◆ Task to complete
The number of lines below holding the string "States" is the only answer wanted.

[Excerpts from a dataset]

________________

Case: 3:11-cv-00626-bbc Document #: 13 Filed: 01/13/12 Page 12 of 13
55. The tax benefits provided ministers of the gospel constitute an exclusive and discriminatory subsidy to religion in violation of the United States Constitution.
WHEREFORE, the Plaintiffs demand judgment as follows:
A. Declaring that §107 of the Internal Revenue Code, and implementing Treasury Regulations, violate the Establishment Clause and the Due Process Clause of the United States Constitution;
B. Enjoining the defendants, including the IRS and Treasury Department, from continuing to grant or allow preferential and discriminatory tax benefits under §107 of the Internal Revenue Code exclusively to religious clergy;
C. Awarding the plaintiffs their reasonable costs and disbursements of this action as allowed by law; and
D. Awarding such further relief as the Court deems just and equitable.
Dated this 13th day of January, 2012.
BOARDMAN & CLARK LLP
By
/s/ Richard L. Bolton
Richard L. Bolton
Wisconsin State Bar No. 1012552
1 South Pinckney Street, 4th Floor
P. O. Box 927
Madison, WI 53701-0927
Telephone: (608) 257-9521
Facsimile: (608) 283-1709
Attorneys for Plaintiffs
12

________________

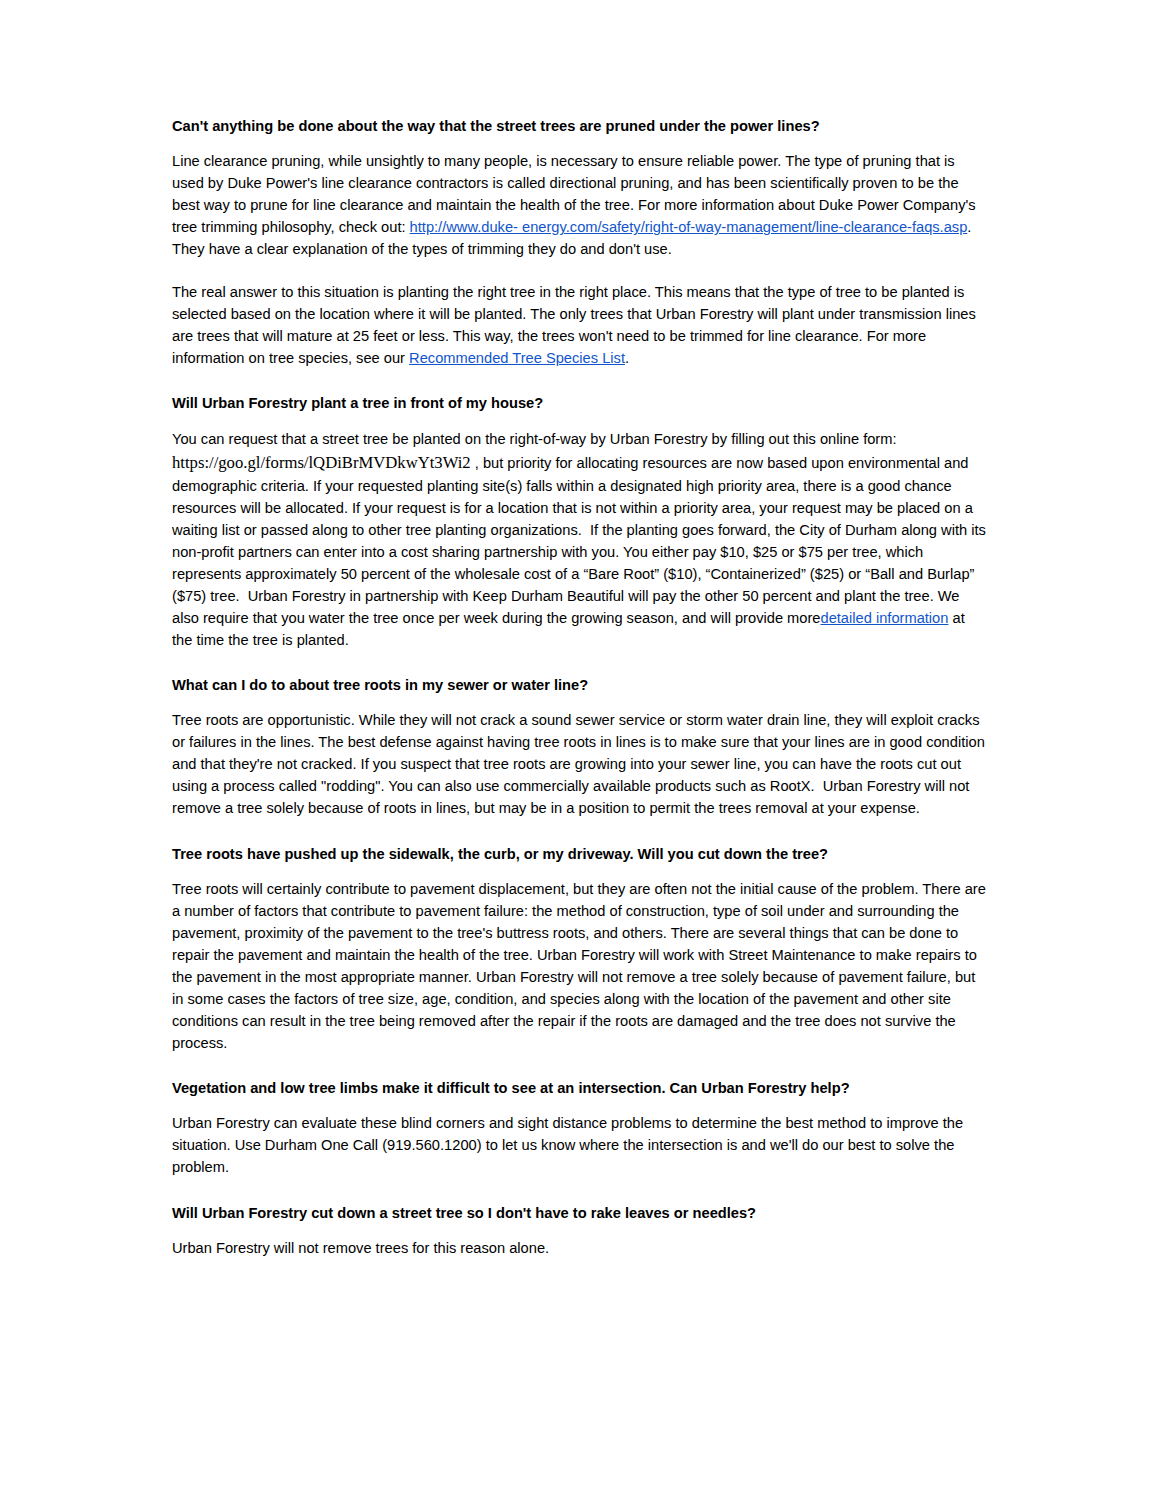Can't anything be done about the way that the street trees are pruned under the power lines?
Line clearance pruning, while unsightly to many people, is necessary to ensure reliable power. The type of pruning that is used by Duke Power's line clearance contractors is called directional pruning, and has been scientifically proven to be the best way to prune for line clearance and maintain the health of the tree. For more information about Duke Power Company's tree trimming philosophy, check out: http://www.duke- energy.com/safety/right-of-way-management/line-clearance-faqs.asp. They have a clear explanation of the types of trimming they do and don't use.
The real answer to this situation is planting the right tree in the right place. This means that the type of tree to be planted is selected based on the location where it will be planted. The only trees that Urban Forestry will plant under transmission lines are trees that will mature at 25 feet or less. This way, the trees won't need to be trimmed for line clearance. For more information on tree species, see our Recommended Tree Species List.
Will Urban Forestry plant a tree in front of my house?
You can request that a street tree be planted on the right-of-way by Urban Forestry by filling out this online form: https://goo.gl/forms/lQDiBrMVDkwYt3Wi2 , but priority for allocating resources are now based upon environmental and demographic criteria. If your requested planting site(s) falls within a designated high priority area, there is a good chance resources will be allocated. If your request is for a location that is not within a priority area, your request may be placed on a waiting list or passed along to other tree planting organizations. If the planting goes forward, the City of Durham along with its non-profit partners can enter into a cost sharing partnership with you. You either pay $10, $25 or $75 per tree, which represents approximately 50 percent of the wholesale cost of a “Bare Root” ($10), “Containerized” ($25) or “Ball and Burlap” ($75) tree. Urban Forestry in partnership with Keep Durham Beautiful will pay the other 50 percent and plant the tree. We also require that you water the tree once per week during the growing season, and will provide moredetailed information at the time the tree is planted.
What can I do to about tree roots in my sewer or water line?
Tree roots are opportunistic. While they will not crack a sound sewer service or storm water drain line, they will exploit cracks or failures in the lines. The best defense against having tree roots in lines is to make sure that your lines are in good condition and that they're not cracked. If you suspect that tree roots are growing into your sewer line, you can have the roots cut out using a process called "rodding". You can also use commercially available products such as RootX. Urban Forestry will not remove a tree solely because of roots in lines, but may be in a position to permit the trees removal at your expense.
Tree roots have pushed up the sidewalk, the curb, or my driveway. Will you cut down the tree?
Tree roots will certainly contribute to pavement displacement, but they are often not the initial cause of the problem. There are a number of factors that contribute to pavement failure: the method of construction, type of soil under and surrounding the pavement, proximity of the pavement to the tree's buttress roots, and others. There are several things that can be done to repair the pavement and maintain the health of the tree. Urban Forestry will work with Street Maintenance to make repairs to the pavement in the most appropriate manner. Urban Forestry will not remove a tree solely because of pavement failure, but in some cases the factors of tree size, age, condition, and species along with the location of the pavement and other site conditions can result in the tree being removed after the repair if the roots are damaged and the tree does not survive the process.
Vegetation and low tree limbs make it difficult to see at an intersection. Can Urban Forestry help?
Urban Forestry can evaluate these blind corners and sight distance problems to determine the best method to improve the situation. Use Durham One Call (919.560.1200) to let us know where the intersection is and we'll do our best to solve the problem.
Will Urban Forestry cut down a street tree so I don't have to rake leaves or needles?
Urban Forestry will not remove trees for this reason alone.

________________

◆ Written response
2